I hope your kidding when you spit off words like that. If not, then you are as incompetent as Tomshardware and need to stop listen to the local best buy employee tell you on the next HOT technology.
post #36 of 76
Dudes, there are some great prices for M1710's & M90's on the for sale forum, that makes them really competitive price wise.
post #37 of 76
Can't we all just get along
post #38 of 76
Don't forget that the Turions right now are single core, it'll be worth it when the X2 versions come out but that's down the road.
post #39 of 76
every1 saying heat issues LOL..first of all u dont haveto get raid 0...second of all 7900gs produces half the heat of a single 7900gtx..and u can turn off 1 vid card in the 9700..and also the 7900gs is cheaper if u incorporate themerom upgrade for 64bit...and also the 9700 will be more powerful graphics.....a 7900gs is about 10% better than a 7800gtx with half the heat.....dual 7800gtx vs. single 7900gtx...the sli 7800gtx wins
post #40 of 76
Quote:
Originally Posted by jailbird2
So a maxed out m9700 on Alienware's (aka Dell's) website is $1000 less than a maxed out M1710 on the Dell website? Is Dell on crack?

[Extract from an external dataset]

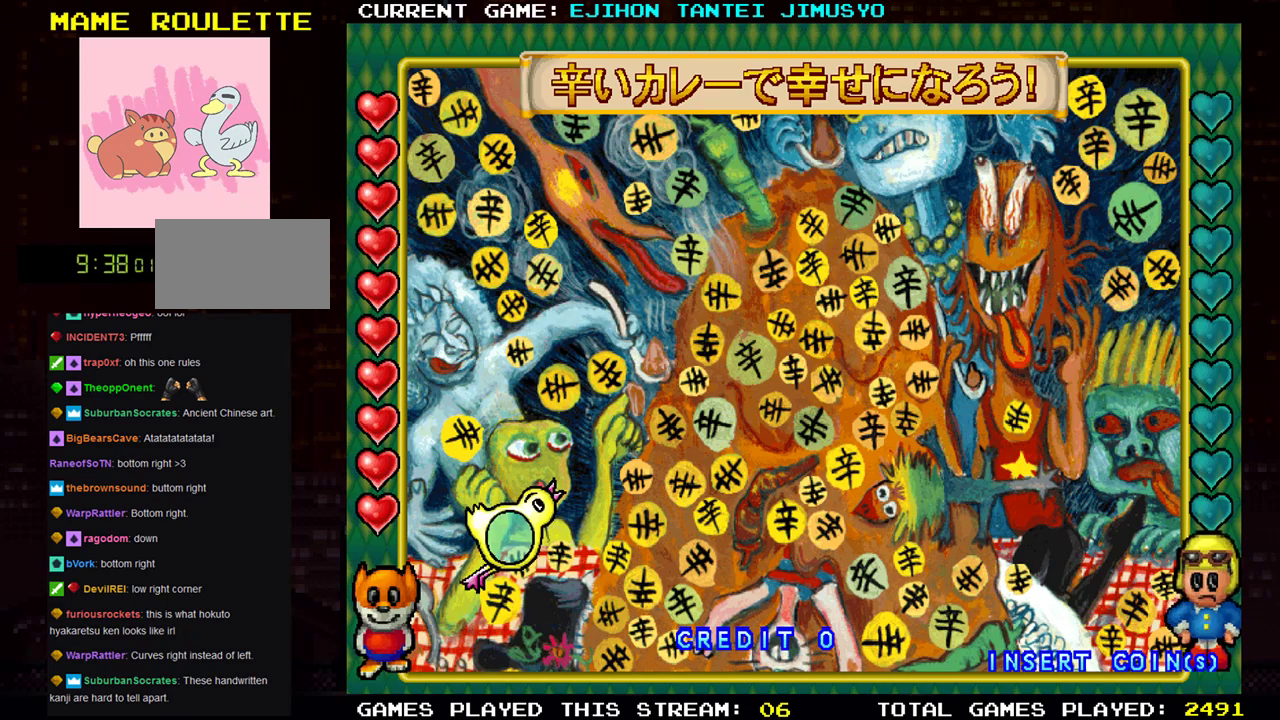
{"buttons": [], "left_stick": "right", "events": [[367, "left_stick", "right"]]}
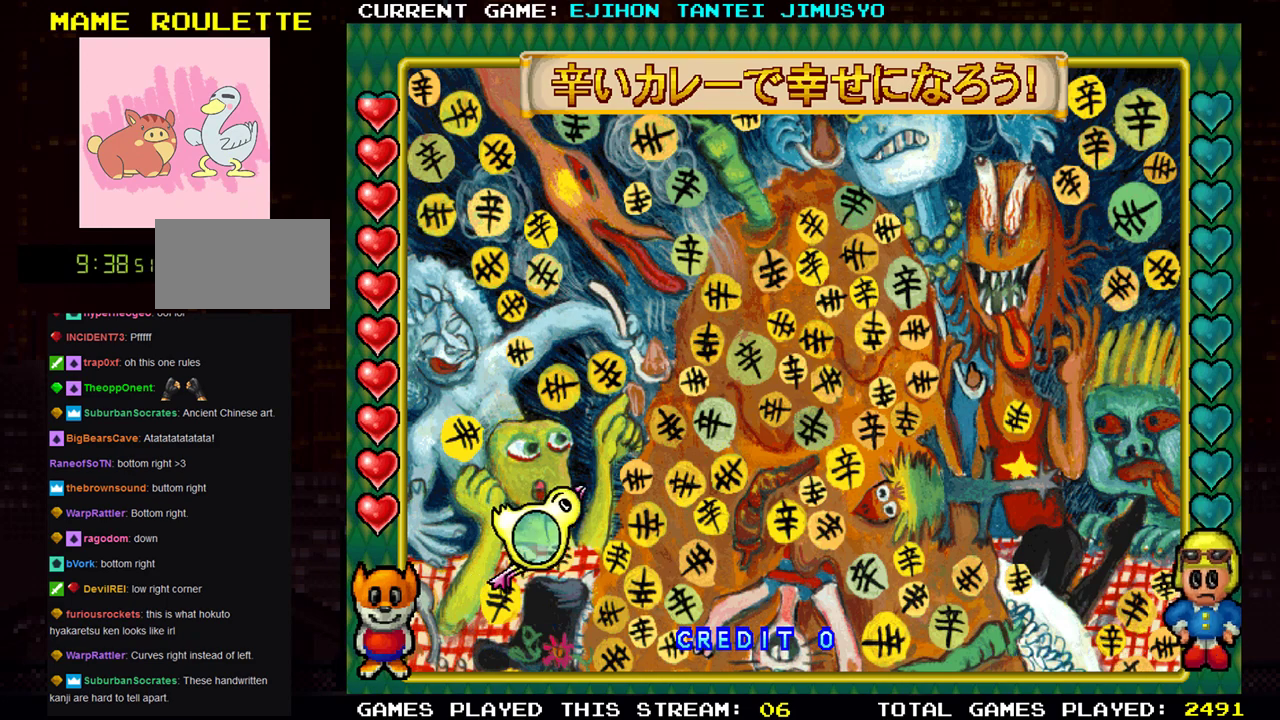
{"buttons": [], "left_stick": "right", "events": []}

The m9700 looks like it would blow the M1710 away, so why is it so much cheaper? Am I missing something?

I'm starting to regret getting my M1710 now .


This laptop is a lot better than the Dell M1710: http://www.discountlaptops.com/index...&model_id=1363


You won't have to deal with bios flashing to overclock the video card and the system costs less fully equipped. The M1710 is overpriced for what it offers, it's not worth more than $2300 tops.